:: Requirement ::
When you reach the line containing "Tierschutz im Fokus" in the entries below, start writing out each line exactly, and stop after the line containing "Haustierhaltung".

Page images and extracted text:
-------------------------
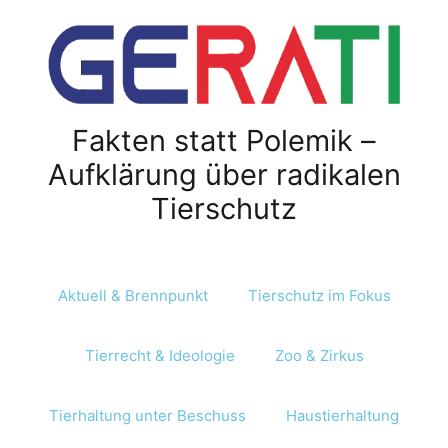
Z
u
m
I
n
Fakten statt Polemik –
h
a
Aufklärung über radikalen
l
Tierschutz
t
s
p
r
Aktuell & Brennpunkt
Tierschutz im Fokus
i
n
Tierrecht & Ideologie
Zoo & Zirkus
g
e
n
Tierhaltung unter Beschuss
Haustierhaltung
-------------------------
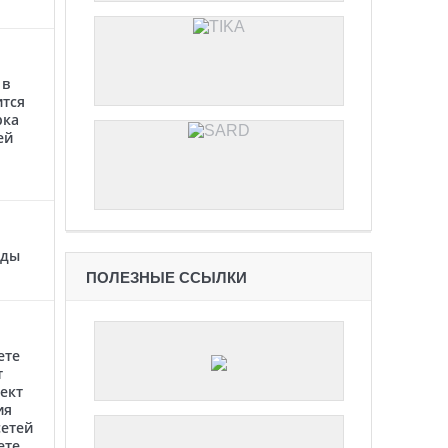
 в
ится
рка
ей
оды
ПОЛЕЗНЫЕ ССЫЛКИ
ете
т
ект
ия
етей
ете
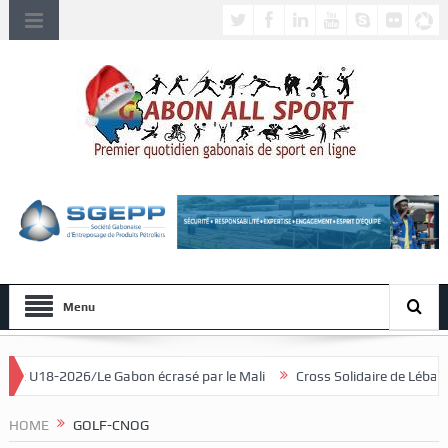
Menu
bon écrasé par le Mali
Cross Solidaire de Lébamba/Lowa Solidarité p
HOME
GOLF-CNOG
-------------------------
:: Answer to the exercise ::
Tierschutz im Fokus
i
n
Tierrecht & Ideologie
Zoo & Zirkus
g
e
n
Tierhaltung unter Beschuss
Haustierhaltung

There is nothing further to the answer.